Functional Dependency
Let \(R\) be a relation, \(X,Y\) subset of attributes of \(R\)
X determines Y assets that if two tuples agree on all the attributes in set \(X\), they much also agree on all the attributes in set \(Y\).
\(X\rightarrow Y: \forall t_1,t_2. t_1[A]=t_2[A]\rightarrow t_1[B]=t_2[B]\)
\(A_1...A_n \rightarrow B_1...B_m: \forall t_1,t_2.t_1[A_1]=t_2[A_1]\land ...\land t_1[A_n]=t_2[A_n]\rightarrow t_1[B_1]=t_2[B_1]\land ...\land t_1[B_m]=t_2[B_m]\)
We can't break the LHS and get multiple FDs, but we can break RHS.
FD are closely related to keys
Suppose K is a set of attributes for relation R
K is a superkey for R IFF K functionally determines all of R
Inferring FDs Given a set of FDs we can often infer further FDs
Example: \(A\rightarrow B \land B\rightarrow C \Rightarrow A\rightarrow C\)
Methods for Inferring FDs
Proven an FD follows using the Closure Test
- Assume your know the values of the LHS attributes, and figure out everything else that is determined
""" Y: set of attributes
S: set of FDs
"""
Y+ = Y
while more changes occur:
if exists FD LHS->RHS in S s.t. LHS in Y+:
Y+ += YHS
return Y+
Follow Algorithm
Projection algorithm
T = []
for each subset X of L:
Compute X+
for attribute A in X+:
if A in L:
T += [X-> A]
return T
Minimal Basis: to minimize FDs
split the RHS of each FD
for X->Y in FD where |X|>=2:
remove any attribute from X that get an FD that follows from S
for f in FD:
if S-{f} implies f:
remove f from S
FD on Database Design
Decomposition
decompose \(R(A_1,...,A_n)\) to two relations \(R_1, R_2\) where \(R_1, R_2\) are projections of \(R\) and \(R_1\bowtie R_2=R\)

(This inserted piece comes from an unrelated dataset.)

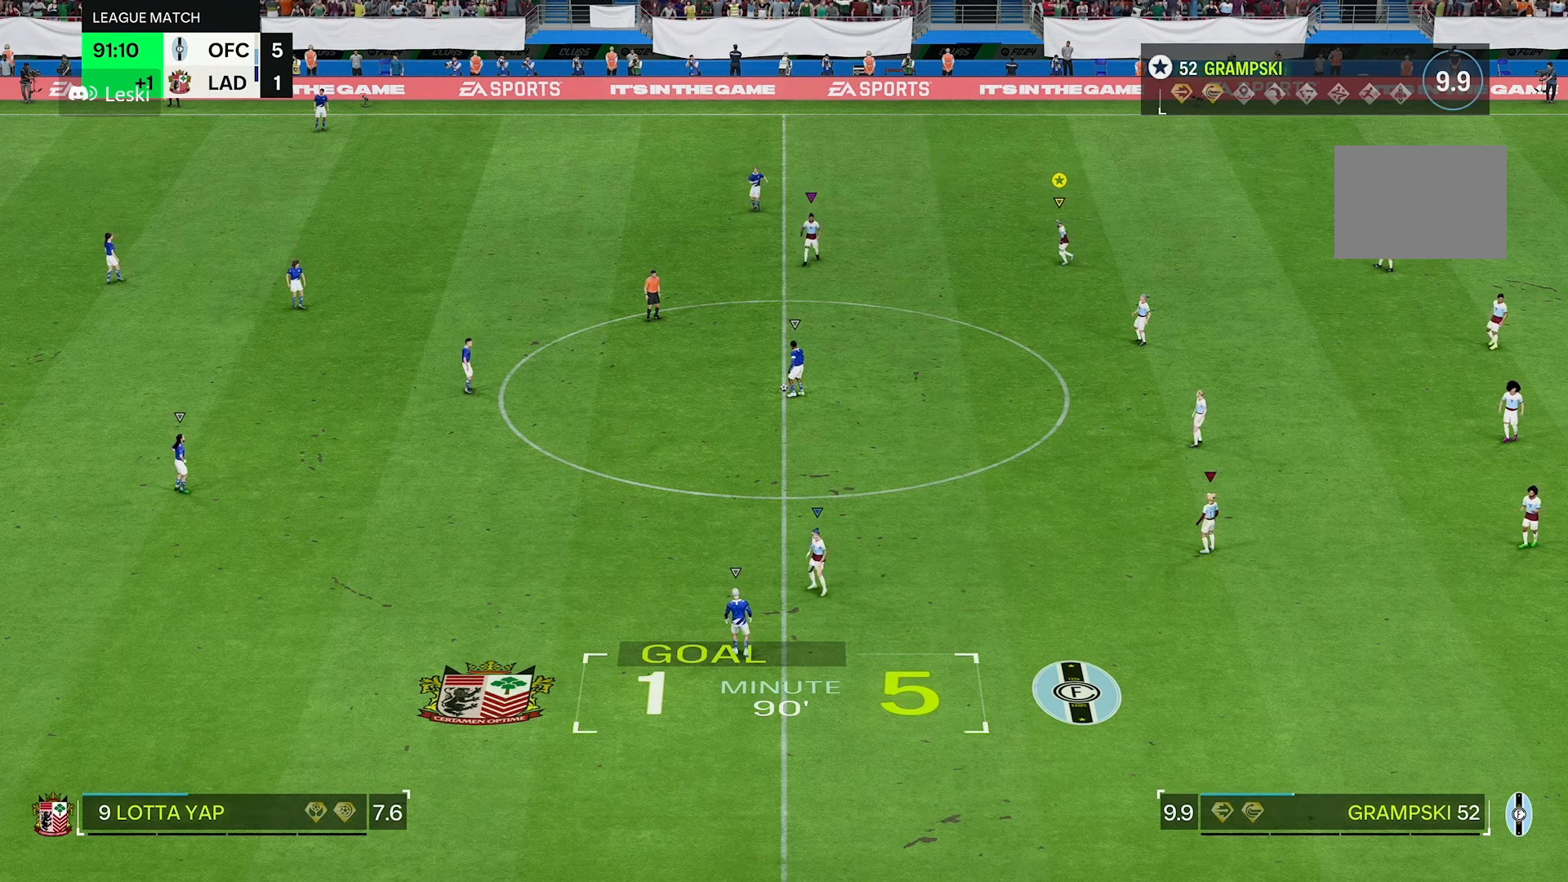
{"buttons": ["L2"], "left_stick": "up-left", "right_stick": "center", "events": [[216, "left_stick", "up-left"], [450, "L2", "down"]]}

Boyce-Codd Normal Form \(\forall X\rightarrow Y\in R\) be nontrivial FD (\(Y\not\subseteq X\)) with \(X\) being the superkey (equv \(X^+\) contains all attributes).
To find BCNF
""" R: relation
F: sets of FDs
"""
if X->Y in F violates BCNF:
compute X+
replace R by two relations:
R1 = X+
R2 = R-((X+)-X)
project the FD's F onto R1 and R2
BCNF_decompose(R1, F)
BCNF_decompose(R2, F)
If there are \(\geq 1\) FD violates BCNF, there will probably be multiple results.
Speed-ups
Only need to check whether the LHS of each FD is a superkey using the closure test
When project FDs onto the new relation, check if the new relation violate BCNF because of this FD, abort the projection.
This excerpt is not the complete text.